Each line in the listing is to be restated exactly.
# # #
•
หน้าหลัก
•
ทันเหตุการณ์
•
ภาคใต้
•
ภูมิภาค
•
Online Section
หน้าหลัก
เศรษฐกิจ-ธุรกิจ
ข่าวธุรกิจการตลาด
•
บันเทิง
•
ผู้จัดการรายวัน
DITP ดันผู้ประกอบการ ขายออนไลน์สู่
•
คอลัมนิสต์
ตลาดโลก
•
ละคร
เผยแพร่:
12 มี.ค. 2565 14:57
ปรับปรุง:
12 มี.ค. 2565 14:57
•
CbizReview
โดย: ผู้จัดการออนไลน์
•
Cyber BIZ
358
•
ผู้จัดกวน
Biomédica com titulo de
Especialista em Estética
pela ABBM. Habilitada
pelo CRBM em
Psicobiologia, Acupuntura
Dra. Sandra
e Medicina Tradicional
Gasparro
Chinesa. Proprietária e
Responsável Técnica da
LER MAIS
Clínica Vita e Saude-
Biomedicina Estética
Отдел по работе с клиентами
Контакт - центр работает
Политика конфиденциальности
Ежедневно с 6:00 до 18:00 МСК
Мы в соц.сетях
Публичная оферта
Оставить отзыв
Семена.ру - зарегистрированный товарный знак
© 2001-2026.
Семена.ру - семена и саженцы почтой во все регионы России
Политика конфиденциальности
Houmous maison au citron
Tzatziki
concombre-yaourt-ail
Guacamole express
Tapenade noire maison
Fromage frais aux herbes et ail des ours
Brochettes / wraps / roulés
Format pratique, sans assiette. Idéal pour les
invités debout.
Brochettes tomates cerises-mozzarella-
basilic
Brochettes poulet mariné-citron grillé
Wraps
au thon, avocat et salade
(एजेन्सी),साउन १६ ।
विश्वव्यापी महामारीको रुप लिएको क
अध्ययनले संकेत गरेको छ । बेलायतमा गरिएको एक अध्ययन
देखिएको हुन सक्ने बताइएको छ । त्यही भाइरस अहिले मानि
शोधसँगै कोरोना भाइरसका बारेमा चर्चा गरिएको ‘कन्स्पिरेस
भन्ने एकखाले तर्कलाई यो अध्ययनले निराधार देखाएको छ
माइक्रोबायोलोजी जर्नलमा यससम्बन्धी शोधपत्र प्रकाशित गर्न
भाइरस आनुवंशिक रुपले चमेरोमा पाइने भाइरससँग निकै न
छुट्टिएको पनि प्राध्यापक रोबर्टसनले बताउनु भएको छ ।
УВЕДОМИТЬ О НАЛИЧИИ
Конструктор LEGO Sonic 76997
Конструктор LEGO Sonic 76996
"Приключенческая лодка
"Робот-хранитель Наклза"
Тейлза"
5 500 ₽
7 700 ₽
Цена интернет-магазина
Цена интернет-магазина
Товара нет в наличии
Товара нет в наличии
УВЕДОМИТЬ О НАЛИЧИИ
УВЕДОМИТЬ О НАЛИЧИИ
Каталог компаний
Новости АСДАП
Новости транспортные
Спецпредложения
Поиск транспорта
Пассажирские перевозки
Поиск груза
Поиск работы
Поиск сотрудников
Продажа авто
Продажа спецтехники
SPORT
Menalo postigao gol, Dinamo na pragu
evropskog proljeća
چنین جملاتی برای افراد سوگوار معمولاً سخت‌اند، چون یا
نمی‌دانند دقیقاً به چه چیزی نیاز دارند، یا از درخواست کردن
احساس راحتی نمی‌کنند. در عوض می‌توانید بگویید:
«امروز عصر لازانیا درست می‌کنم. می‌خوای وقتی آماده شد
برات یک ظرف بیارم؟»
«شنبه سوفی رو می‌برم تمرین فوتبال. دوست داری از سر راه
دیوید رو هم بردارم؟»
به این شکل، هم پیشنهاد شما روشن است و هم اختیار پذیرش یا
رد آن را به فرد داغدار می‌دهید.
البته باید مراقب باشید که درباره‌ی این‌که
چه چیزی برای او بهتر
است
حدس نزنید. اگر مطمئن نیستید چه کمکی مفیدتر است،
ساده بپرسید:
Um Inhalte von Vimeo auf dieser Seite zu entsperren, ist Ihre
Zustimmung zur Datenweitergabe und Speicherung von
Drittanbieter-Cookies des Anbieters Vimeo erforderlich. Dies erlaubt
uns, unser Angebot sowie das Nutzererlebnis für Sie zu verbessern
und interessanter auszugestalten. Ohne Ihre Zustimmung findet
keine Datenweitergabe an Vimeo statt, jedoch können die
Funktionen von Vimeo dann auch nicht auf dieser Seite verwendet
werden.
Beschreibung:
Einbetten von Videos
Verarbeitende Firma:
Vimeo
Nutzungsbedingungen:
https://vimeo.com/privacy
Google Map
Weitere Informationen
# # #
◆ **Output of the exercise**
•
หน้าหลัก
•
ทันเหตุการณ์
•
ภาคใต้
•
ภูมิภาค
•
Online Section
หน้าหลัก
เศรษฐกิจ-ธุรกิจ
ข่าวธุรกิจการตลาด
•
บันเทิง
•
ผู้จัดการรายวัน
DITP ดันผู้ประกอบการ ขายออนไลน์สู่
•
คอลัมนิสต์
ตลาดโลก
•
ละคร
เผยแพร่:
12 มี.ค. 2565 14:57
ปรับปรุง:
12 มี.ค. 2565 14:57
•
CbizReview
โดย: ผู้จัดการออนไลน์
•
Cyber BIZ
358
•
ผู้จัดกวน
Biomédica com titulo de
Especialista em Estética
pela ABBM. Habilitada
pelo CRBM em
Psicobiologia, Acupuntura
Dra. Sandra
e Medicina Tradicional
Gasparro
Chinesa. Proprietária e
Responsável Técnica da
LER MAIS
Clínica Vita e Saude-
Biomedicina Estética
Отдел по работе с клиентами
Контакт - центр работает
Политика конфиденциальности
Ежедневно с 6:00 до 18:00 МСК
Мы в соц.сетях
Публичная оферта
Оставить отзыв
Семена.ру - зарегистрированный товарный знак
© 2001-2026.
Семена.ру - семена и саженцы почтой во все регионы России
Политика конфиденциальности
Houmous maison au citron
Tzatziki
concombre-yaourt-ail
Guacamole express
Tapenade noire maison
Fromage frais aux herbes et ail des ours
Brochettes / wraps / roulés
Format pratique, sans assiette. Idéal pour les
invités debout.
Brochettes tomates cerises-mozzarella-
basilic
Brochettes poulet mariné-citron grillé
Wraps
au thon, avocat et salade
(एजेन्सी),साउन १६ ।
विश्वव्यापी महामारीको रुप लिएको क
अध्ययनले संकेत गरेको छ । बेलायतमा गरिएको एक अध्ययन
देखिएको हुन सक्ने बताइएको छ । त्यही भाइरस अहिले मानि
शोधसँगै कोरोना भाइरसका बारेमा चर्चा गरिएको ‘कन्स्पिरेस
भन्ने एकखाले तर्कलाई यो अध्ययनले निराधार देखाएको छ
माइक्रोबायोलोजी जर्नलमा यससम्बन्धी शोधपत्र प्रकाशित गर्न
भाइरस आनुवंशिक रुपले चमेरोमा पाइने भाइरससँग निकै न
छुट्टिएको पनि प्राध्यापक रोबर्टसनले बताउनु भएको छ ।
УВЕДОМИТЬ О НАЛИЧИИ
Конструктор LEGO Sonic 76997
Конструктор LEGO Sonic 76996
"Приключенческая лодка
"Робот-хранитель Наклза"
Тейлза"
5 500 ₽
7 700 ₽
Цена интернет-магазина
Цена интернет-магазина
Товара нет в наличии
Товара нет в наличии
УВЕДОМИТЬ О НАЛИЧИИ
УВЕДОМИТЬ О НАЛИЧИИ
Каталог компаний
Новости АСДАП
Новости транспортные
Спецпредложения
Поиск транспорта
Пассажирские перевозки
Поиск груза
Поиск работы
Поиск сотрудников
Продажа авто
Продажа спецтехники
SPORT
Menalo postigao gol, Dinamo na pragu
evropskog proljeća
چنین جملاتی برای افراد سوگوار معمولاً سخت‌اند، چون یا
نمی‌دانند دقیقاً به چه چیزی نیاز دارند، یا از درخواست کردن
احساس راحتی نمی‌کنند. در عوض می‌توانید بگویید:
«امروز عصر لازانیا درست می‌کنم. می‌خوای وقتی آماده شد
برات یک ظرف بیارم؟»
«شنبه سوفی رو می‌برم تمرین فوتبال. دوست داری از سر راه
دیوید رو هم بردارم؟»
به این شکل، هم پیشنهاد شما روشن است و هم اختیار پذیرش یا
رد آن را به فرد داغدار می‌دهید.
البته باید مراقب باشید که درباره‌ی این‌که
چه چیزی برای او بهتر
است
حدس نزنید. اگر مطمئن نیستید چه کمکی مفیدتر است،
ساده بپرسید:
Um Inhalte von Vimeo auf dieser Seite zu entsperren, ist Ihre
Zustimmung zur Datenweitergabe und Speicherung von
Drittanbieter-Cookies des Anbieters Vimeo erforderlich. Dies erlaubt
uns, unser Angebot sowie das Nutzererlebnis für Sie zu verbessern
und interessanter auszugestalten. Ohne Ihre Zustimmung findet
keine Datenweitergabe an Vimeo statt, jedoch können die
Funktionen von Vimeo dann auch nicht auf dieser Seite verwendet
werden.
Beschreibung:
Einbetten von Videos
Verarbeitende Firma:
Vimeo
Nutzungsbedingungen:
https://vimeo.com/privacy
Google Map
Weitere Informationen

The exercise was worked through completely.